Synopsis Sound Knowledge by : J. Q. Davies

What does it mean to hear scientifically? What does it mean to see musically? This volume uncovers a new side to the long nineteenth century in London, a hidden history in which virtuosic musical entertainment and scientific discovery intersected in remarkable ways. Sound Knowledge examines how scientific truth was accrued by means of visual and aural experience, and, in turn, how musical knowledge was located in relation to empirical scientific practice. James Q. Davies and Ellen Lockhart gather work by leading scholars to explore a crucial sixty-year period, beginning with Charles Burney’s ambitious General History of Music, a four-volume study of music around the globe, and extending to the Great Exhibition of 1851, where musical instruments were assembled alongside the technologies of science and industry in the immense glass-encased collections of the Crystal Palace.

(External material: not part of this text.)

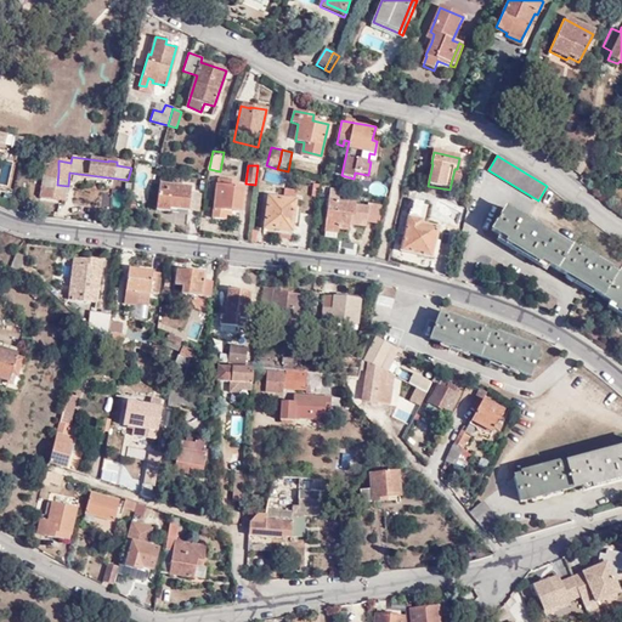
[(456,175),(457,169),(454,169),(450,190),(458,192),(462,176),(456,175)]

Importantly, as the contributions show, both the power of science and the power of music relied on performance, spectacle, and experiment. Ultimately, this volume sets the stage for a new picture of modern disciplinarity, shining light on an era before the division of aural and visual knowledge.

Bending the Bow

Bending the Bow
Author :
Publisher : New Directions Publishing
Total Pages : 164
Release :
ISBN-10 : 0811200337
ISBN-13 : 9780811200332
Rating : 4/5 (37 Downloads)

Synopsis Bending the Bow by : Robert Duncan

In Bending the Bow, Robert Duncan is writing on a scale which places him among the poets, after Walt Whitman, bold enough to attempt the personal epic, the large-canvas rendering of man's spirit in history as one man sees it, feels it, lives it, and makes it his own.